§ **Records provided**:
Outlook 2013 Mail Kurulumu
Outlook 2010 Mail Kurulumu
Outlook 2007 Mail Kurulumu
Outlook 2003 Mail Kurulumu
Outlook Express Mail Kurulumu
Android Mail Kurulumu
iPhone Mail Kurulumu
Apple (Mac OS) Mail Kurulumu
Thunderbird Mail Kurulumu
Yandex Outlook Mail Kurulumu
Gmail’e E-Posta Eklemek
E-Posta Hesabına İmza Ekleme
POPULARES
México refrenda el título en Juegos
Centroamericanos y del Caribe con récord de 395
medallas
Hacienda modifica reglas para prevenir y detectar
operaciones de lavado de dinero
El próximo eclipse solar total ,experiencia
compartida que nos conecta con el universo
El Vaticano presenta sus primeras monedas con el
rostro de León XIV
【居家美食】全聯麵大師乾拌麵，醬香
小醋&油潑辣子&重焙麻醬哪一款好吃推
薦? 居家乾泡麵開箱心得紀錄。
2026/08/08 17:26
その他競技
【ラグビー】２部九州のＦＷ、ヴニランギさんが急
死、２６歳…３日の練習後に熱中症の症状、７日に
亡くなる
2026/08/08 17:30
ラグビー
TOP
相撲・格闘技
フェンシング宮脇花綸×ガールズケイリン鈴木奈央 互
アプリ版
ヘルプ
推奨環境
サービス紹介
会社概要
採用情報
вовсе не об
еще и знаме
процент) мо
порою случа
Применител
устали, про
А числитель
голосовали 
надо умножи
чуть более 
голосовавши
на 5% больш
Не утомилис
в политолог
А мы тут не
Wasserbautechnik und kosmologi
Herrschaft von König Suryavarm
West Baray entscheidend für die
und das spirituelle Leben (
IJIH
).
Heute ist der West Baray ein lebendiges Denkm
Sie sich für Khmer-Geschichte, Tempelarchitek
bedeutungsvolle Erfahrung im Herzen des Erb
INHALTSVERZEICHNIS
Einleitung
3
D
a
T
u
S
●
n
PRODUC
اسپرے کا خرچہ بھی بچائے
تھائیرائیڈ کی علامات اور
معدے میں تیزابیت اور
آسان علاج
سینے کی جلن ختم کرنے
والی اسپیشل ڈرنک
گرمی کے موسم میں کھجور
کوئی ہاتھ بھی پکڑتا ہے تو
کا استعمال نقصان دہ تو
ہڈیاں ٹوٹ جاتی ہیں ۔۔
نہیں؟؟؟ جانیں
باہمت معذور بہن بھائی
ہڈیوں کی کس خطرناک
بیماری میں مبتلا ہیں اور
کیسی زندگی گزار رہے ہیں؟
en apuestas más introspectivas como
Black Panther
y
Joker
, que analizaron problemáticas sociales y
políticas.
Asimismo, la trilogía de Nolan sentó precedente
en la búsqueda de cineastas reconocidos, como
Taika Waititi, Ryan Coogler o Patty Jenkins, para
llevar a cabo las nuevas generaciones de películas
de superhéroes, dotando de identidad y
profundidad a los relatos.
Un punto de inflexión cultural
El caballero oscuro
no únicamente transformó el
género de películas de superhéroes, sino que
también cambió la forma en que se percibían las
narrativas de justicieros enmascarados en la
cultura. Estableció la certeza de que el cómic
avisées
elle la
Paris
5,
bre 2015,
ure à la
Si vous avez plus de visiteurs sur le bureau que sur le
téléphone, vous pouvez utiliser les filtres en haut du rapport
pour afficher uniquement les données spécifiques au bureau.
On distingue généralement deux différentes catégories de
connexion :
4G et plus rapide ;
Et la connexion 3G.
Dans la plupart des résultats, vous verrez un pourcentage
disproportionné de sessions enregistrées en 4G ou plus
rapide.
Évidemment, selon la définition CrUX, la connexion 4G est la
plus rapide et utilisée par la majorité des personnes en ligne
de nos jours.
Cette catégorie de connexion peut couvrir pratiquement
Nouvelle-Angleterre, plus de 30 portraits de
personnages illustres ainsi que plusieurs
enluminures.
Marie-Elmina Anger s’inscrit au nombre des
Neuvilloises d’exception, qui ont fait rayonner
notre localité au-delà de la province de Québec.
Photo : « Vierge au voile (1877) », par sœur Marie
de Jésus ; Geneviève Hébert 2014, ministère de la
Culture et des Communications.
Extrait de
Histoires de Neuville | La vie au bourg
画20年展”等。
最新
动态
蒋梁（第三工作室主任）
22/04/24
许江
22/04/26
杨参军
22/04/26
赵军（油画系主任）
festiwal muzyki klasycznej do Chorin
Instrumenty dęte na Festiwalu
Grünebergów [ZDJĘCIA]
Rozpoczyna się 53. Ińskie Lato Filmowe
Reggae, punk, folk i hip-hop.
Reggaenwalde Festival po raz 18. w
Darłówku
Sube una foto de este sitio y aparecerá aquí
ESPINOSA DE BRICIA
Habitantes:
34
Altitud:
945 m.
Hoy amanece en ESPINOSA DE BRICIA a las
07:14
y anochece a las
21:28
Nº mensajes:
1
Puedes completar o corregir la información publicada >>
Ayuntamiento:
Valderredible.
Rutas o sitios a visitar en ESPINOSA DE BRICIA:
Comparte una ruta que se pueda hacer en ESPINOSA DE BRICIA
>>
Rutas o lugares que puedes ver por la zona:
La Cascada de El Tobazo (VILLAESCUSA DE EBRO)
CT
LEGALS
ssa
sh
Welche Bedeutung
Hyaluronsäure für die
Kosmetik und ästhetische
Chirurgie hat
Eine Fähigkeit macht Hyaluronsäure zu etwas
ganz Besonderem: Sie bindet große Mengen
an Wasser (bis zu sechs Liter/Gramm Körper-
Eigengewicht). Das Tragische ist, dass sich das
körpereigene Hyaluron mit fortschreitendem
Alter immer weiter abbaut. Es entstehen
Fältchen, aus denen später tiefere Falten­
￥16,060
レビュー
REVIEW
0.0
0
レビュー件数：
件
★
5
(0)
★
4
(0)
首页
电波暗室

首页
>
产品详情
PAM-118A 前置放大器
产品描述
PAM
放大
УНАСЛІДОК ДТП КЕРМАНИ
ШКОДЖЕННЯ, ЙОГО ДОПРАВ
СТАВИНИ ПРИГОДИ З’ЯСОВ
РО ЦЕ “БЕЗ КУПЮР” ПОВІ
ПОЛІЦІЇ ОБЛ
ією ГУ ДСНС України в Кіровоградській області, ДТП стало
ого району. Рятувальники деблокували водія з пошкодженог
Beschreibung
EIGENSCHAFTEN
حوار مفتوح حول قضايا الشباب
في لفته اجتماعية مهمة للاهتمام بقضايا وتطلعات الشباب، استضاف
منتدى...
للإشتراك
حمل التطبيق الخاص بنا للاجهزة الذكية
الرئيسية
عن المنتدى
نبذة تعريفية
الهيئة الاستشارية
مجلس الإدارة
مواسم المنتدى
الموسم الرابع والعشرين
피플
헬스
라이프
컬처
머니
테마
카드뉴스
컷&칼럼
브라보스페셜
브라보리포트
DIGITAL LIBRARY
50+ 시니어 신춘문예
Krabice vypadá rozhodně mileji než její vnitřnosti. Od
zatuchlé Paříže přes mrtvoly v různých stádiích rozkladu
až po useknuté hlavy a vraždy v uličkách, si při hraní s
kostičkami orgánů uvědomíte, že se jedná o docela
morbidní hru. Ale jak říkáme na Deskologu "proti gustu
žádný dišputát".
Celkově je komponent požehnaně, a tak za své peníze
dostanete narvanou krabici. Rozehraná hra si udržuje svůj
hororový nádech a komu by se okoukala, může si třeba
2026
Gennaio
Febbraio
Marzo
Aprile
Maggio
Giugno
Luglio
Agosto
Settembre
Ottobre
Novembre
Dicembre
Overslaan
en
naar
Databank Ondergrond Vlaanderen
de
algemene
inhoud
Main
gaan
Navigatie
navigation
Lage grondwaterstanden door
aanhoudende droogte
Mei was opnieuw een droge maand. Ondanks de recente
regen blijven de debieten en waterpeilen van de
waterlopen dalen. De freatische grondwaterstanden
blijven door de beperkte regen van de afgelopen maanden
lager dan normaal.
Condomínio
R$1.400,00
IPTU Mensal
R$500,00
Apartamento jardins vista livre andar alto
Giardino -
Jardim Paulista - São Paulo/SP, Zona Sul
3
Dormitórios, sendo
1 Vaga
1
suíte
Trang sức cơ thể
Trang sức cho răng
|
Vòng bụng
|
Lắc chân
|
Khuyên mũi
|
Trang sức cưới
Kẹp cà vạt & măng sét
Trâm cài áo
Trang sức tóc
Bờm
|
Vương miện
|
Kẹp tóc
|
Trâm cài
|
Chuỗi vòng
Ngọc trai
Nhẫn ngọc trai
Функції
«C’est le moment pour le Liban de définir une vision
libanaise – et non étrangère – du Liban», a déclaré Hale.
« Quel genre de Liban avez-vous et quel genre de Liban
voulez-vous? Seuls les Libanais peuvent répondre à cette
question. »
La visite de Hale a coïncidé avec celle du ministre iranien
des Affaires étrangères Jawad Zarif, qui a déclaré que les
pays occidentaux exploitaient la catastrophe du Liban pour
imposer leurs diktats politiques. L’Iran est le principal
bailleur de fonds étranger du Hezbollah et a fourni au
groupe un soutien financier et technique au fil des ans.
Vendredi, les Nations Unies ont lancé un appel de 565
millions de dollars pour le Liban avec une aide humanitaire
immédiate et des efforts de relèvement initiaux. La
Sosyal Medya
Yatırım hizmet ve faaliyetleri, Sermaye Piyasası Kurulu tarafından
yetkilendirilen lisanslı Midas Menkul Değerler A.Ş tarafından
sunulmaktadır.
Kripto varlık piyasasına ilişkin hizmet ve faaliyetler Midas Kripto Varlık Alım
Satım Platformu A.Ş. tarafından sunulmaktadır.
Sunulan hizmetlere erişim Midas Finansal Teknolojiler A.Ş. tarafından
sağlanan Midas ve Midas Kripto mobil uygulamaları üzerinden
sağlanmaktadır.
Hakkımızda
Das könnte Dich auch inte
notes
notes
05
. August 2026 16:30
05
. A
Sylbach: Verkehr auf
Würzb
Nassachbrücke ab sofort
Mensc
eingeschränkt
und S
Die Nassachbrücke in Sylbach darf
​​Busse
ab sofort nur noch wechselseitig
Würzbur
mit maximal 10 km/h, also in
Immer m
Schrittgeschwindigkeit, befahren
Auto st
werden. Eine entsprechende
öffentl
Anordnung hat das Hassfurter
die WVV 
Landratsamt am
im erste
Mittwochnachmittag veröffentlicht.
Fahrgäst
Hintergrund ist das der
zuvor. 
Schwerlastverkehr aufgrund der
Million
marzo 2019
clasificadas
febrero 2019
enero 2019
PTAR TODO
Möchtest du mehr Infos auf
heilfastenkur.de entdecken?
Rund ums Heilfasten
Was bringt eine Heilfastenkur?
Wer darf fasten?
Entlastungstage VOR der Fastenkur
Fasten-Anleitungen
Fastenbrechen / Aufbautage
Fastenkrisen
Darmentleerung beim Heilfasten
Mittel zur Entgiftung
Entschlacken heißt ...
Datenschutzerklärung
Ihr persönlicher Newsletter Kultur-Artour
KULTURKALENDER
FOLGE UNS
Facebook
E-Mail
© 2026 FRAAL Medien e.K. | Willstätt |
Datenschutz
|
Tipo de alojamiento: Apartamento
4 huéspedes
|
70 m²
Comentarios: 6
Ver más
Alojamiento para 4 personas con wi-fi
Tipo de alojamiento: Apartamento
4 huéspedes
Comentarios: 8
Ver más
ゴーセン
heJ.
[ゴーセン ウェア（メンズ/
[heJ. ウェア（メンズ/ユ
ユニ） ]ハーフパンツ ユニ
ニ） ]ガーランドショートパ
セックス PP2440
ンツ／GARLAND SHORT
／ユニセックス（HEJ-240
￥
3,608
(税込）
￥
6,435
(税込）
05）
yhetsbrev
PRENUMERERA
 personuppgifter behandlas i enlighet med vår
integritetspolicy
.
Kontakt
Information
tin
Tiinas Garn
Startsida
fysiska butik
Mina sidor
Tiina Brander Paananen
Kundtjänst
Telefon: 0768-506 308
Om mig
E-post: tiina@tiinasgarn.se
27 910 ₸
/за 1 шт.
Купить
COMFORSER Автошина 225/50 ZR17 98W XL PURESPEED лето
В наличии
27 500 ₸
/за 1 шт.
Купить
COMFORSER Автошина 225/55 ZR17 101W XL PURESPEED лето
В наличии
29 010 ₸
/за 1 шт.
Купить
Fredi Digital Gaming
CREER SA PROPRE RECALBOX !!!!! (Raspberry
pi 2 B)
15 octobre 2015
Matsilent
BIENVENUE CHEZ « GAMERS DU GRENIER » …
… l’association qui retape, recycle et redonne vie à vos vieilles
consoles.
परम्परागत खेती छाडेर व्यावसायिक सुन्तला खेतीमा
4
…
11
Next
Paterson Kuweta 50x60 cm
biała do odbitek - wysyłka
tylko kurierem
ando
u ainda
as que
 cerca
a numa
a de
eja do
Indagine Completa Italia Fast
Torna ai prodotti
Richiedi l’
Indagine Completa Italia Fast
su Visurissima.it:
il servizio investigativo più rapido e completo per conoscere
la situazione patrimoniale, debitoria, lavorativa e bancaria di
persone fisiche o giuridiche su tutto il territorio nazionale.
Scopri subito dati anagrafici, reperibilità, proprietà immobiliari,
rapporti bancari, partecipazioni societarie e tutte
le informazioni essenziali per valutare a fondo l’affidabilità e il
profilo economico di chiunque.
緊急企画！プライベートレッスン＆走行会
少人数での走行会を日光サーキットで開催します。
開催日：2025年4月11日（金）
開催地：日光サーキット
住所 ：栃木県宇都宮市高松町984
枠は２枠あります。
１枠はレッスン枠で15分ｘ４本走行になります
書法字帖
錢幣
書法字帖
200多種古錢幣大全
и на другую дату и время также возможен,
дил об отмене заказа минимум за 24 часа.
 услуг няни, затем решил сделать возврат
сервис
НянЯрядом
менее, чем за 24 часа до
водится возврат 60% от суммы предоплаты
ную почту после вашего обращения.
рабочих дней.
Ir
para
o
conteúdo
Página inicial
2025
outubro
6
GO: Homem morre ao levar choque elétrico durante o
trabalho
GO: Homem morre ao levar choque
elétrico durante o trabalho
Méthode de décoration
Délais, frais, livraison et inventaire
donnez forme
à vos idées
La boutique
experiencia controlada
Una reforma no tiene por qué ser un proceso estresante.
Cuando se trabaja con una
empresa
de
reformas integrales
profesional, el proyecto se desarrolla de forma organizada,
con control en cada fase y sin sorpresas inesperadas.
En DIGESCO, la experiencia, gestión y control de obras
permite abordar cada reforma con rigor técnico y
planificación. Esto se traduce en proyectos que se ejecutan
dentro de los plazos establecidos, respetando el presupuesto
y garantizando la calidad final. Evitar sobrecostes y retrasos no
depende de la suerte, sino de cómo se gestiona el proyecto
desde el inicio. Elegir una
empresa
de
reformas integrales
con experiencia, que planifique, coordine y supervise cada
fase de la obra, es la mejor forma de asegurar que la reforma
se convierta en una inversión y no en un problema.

§ **Task goal**: Transcribe the records from their first line through the line that contains "Yandex Outlook Mail Kurulumu", with both of those lines included.

§ **Response**:
Outlook 2013 Mail Kurulumu
Outlook 2010 Mail Kurulumu
Outlook 2007 Mail Kurulumu
Outlook 2003 Mail Kurulumu
Outlook Express Mail Kurulumu
Android Mail Kurulumu
iPhone Mail Kurulumu
Apple (Mac OS) Mail Kurulumu
Thunderbird Mail Kurulumu
Yandex Outlook Mail Kurulumu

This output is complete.